[Saved entries]
- - - -

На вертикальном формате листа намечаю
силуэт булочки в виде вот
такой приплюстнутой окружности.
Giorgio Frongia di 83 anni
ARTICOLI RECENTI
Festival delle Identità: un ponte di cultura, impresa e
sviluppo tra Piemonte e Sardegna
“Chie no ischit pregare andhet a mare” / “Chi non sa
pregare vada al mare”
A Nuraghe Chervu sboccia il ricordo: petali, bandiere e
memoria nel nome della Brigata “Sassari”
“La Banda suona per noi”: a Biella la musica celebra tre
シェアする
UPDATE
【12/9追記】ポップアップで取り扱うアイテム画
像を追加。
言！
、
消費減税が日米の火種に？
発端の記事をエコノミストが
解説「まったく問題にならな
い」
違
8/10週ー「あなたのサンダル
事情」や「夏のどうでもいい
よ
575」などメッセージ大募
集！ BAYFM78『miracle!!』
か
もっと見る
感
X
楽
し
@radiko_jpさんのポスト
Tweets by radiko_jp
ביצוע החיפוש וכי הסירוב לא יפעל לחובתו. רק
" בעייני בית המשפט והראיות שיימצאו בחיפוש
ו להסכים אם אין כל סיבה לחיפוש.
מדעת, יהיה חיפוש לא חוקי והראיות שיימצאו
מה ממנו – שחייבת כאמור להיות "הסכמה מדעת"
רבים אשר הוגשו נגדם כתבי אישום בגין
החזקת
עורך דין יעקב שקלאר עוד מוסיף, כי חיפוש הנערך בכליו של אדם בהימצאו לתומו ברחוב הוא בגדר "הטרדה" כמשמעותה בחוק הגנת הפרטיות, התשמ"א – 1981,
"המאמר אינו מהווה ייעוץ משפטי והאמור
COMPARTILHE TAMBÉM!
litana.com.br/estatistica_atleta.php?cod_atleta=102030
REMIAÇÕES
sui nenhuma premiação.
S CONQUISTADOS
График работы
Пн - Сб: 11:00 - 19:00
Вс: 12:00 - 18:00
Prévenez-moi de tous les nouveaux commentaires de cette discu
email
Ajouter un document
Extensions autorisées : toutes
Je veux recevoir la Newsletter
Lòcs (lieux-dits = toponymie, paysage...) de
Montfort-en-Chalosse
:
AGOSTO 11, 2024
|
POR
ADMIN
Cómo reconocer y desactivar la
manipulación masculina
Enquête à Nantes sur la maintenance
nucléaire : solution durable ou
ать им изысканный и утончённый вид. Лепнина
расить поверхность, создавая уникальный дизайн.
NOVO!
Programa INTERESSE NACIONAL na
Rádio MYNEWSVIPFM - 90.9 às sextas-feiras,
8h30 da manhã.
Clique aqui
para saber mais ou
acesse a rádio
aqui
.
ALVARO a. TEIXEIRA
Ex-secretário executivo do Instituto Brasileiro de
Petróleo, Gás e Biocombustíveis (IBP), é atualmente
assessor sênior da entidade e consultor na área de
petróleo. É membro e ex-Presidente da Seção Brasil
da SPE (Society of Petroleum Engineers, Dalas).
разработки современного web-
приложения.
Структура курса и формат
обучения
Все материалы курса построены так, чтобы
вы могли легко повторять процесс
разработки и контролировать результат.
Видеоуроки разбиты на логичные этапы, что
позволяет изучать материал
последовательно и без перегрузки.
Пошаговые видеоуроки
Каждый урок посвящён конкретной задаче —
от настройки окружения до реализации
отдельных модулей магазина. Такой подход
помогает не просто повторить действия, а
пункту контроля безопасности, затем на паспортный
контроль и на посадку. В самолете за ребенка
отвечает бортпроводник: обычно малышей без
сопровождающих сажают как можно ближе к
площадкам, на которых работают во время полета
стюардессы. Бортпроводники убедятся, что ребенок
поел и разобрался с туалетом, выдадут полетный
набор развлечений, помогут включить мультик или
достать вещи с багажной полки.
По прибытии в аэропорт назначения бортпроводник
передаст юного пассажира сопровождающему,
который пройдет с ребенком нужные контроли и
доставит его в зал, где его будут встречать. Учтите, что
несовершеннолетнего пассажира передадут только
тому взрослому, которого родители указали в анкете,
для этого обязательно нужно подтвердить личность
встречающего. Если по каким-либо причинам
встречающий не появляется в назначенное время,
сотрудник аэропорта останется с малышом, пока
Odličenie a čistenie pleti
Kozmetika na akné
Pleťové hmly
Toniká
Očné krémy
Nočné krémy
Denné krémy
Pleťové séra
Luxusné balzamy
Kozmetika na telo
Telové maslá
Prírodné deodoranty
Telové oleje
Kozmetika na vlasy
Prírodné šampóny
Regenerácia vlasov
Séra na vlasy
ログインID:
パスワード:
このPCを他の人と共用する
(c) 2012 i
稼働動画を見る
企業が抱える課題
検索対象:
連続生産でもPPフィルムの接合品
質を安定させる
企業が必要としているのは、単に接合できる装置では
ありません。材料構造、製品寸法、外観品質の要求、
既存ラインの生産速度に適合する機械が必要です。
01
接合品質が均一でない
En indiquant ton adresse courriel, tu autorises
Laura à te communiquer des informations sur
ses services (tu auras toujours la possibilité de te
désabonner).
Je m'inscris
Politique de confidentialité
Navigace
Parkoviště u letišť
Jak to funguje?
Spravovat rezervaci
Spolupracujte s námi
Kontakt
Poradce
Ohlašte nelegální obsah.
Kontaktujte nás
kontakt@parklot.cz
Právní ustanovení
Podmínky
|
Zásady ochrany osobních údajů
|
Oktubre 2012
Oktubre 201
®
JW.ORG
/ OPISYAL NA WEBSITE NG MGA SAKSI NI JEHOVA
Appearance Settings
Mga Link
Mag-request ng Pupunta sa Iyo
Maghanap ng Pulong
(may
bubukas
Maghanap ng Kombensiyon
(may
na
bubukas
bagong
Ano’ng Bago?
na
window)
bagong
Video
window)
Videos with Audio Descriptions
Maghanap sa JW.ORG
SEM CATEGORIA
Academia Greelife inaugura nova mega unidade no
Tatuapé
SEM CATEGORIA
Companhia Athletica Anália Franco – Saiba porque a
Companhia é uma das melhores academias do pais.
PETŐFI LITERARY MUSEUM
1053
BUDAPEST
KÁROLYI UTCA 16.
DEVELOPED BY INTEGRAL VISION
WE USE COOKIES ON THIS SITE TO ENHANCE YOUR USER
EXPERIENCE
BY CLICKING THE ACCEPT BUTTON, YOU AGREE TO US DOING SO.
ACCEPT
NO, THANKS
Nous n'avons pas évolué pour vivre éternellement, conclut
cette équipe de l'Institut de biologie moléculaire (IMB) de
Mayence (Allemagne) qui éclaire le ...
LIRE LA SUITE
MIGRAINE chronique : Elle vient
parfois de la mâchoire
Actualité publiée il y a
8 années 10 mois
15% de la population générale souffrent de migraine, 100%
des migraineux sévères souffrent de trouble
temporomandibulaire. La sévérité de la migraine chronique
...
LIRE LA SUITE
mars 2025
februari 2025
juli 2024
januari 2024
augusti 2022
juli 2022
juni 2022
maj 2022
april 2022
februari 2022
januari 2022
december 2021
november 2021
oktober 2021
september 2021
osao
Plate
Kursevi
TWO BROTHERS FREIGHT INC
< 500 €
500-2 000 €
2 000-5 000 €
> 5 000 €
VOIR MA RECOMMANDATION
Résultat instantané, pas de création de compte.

- - - -

*INSTRUCTION*.
Reproduce the data in full. Nothing in it may be altered.

*ANSWER BOX*.
На вертикальном формате листа намечаю
силуэт булочки в виде вот
такой приплюстнутой окружности.
Giorgio Frongia di 83 anni
ARTICOLI RECENTI
Festival delle Identità: un ponte di cultura, impresa e
sviluppo tra Piemonte e Sardegna
“Chie no ischit pregare andhet a mare” / “Chi non sa
pregare vada al mare”
A Nuraghe Chervu sboccia il ricordo: petali, bandiere e
memoria nel nome della Brigata “Sassari”
“La Banda suona per noi”: a Biella la musica celebra tre
シェアする
UPDATE
【12/9追記】ポップアップで取り扱うアイテム画
像を追加。
言！
、
消費減税が日米の火種に？
発端の記事をエコノミストが
解説「まったく問題にならな
い」
違
8/10週ー「あなたのサンダル
事情」や「夏のどうでもいい
よ
575」などメッセージ大募
集！ BAYFM78『miracle!!』
か
もっと見る
感
X
楽
し
@radiko_jpさんのポスト
Tweets by radiko_jp
ביצוע החיפוש וכי הסירוב לא יפעל לחובתו. רק
" בעייני בית המשפט והראיות שיימצאו בחיפוש
ו להסכים אם אין כל סיבה לחיפוש.
מדעת, יהיה חיפוש לא חוקי והראיות שיימצאו
מה ממנו – שחייבת כאמור להיות "הסכמה מדעת"
רבים אשר הוגשו נגדם כתבי אישום בגין
החזקת
עורך דין יעקב שקלאר עוד מוסיף, כי חיפוש הנערך בכליו של אדם בהימצאו לתומו ברחוב הוא בגדר "הטרדה" כמשמעותה בחוק הגנת הפרטיות, התשמ"א – 1981,
"המאמר אינו מהווה ייעוץ משפטי והאמור
COMPARTILHE TAMBÉM!
litana.com.br/estatistica_atleta.php?cod_atleta=102030
REMIAÇÕES
sui nenhuma premiação.
S CONQUISTADOS
График работы
Пн - Сб: 11:00 - 19:00
Вс: 12:00 - 18:00
Prévenez-moi de tous les nouveaux commentaires de cette discu
email
Ajouter un document
Extensions autorisées : toutes
Je veux recevoir la Newsletter
Lòcs (lieux-dits = toponymie, paysage...) de
Montfort-en-Chalosse
:
AGOSTO 11, 2024
|
POR
ADMIN
Cómo reconocer y desactivar la
manipulación masculina
Enquête à Nantes sur la maintenance
nucléaire : solution durable ou
ать им изысканный и утончённый вид. Лепнина
расить поверхность, создавая уникальный дизайн.
NOVO!
Programa INTERESSE NACIONAL na
Rádio MYNEWSVIPFM - 90.9 às sextas-feiras,
8h30 da manhã.
Clique aqui
para saber mais ou
acesse a rádio
aqui
.
ALVARO a. TEIXEIRA
Ex-secretário executivo do Instituto Brasileiro de
Petróleo, Gás e Biocombustíveis (IBP), é atualmente
assessor sênior da entidade e consultor na área de
petróleo. É membro e ex-Presidente da Seção Brasil
da SPE (Society of Petroleum Engineers, Dalas).
разработки современного web-
приложения.
Структура курса и формат
обучения
Все материалы курса построены так, чтобы
вы могли легко повторять процесс
разработки и контролировать результат.
Видеоуроки разбиты на логичные этапы, что
позволяет изучать материал
последовательно и без перегрузки.
Пошаговые видеоуроки
Каждый урок посвящён конкретной задаче —
от настройки окружения до реализации
отдельных модулей магазина. Такой подход
помогает не просто повторить действия, а
пункту контроля безопасности, затем на паспортный
контроль и на посадку. В самолете за ребенка
отвечает бортпроводник: обычно малышей без
сопровождающих сажают как можно ближе к
площадкам, на которых работают во время полета
стюардессы. Бортпроводники убедятся, что ребенок
поел и разобрался с туалетом, выдадут полетный
набор развлечений, помогут включить мультик или
достать вещи с багажной полки.
По прибытии в аэропорт назначения бортпроводник
передаст юного пассажира сопровождающему,
который пройдет с ребенком нужные контроли и
доставит его в зал, где его будут встречать. Учтите, что
несовершеннолетнего пассажира передадут только
тому взрослому, которого родители указали в анкете,
для этого обязательно нужно подтвердить личность
встречающего. Если по каким-либо причинам
встречающий не появляется в назначенное время,
сотрудник аэропорта останется с малышом, пока
Odličenie a čistenie pleti
Kozmetika na akné
Pleťové hmly
Toniká
Očné krémy
Nočné krémy
Denné krémy
Pleťové séra
Luxusné balzamy
Kozmetika na telo
Telové maslá
Prírodné deodoranty
Telové oleje
Kozmetika na vlasy
Prírodné šampóny
Regenerácia vlasov
Séra na vlasy
ログインID:
パスワード:
このPCを他の人と共用する
(c) 2012 i
稼働動画を見る
企業が抱える課題
検索対象:
連続生産でもPPフィルムの接合品
質を安定させる
企業が必要としているのは、単に接合できる装置では
ありません。材料構造、製品寸法、外観品質の要求、
既存ラインの生産速度に適合する機械が必要です。
01
接合品質が均一でない
En indiquant ton adresse courriel, tu autorises
Laura à te communiquer des informations sur
ses services (tu auras toujours la possibilité de te
désabonner).
Je m'inscris
Politique de confidentialité
Navigace
Parkoviště u letišť
Jak to funguje?
Spravovat rezervaci
Spolupracujte s námi
Kontakt
Poradce
Ohlašte nelegální obsah.
Kontaktujte nás
kontakt@parklot.cz
Právní ustanovení
Podmínky
|
Zásady ochrany osobních údajů
|
Oktubre 2012
Oktubre 201
®
JW.ORG
/ OPISYAL NA WEBSITE NG MGA SAKSI NI JEHOVA
Appearance Settings
Mga Link
Mag-request ng Pupunta sa Iyo
Maghanap ng Pulong
(may
bubukas
Maghanap ng Kombensiyon
(may
na
bubukas
bagong
Ano’ng Bago?
na
window)
bagong
Video
window)
Videos with Audio Descriptions
Maghanap sa JW.ORG
SEM CATEGORIA
Academia Greelife inaugura nova mega unidade no
Tatuapé
SEM CATEGORIA
Companhia Athletica Anália Franco – Saiba porque a
Companhia é uma das melhores academias do pais.
PETŐFI LITERARY MUSEUM
1053
BUDAPEST
KÁROLYI UTCA 16.
DEVELOPED BY INTEGRAL VISION
WE USE COOKIES ON THIS SITE TO ENHANCE YOUR USER
EXPERIENCE
BY CLICKING THE ACCEPT BUTTON, YOU AGREE TO US DOING SO.
ACCEPT
NO, THANKS
Nous n'avons pas évolué pour vivre éternellement, conclut
cette équipe de l'Institut de biologie moléculaire (IMB) de
Mayence (Allemagne) qui éclaire le ...
LIRE LA SUITE
MIGRAINE chronique : Elle vient
parfois de la mâchoire
Actualité publiée il y a
8 années 10 mois
15% de la population générale souffrent de migraine, 100%
des migraineux sévères souffrent de trouble
temporomandibulaire. La sévérité de la migraine chronique
...
LIRE LA SUITE
mars 2025
februari 2025
juli 2024
januari 2024
augusti 2022
juli 2022
juni 2022
maj 2022
april 2022
februari 2022
januari 2022
december 2021
november 2021
oktober 2021
september 2021
osao
Plate
Kursevi
TWO BROTHERS FREIGHT INC
< 500 €
500-2 000 €
2 000-5 000 €
> 5 000 €
VOIR MA RECOMMANDATION
Résultat instantané, pas de création de compte.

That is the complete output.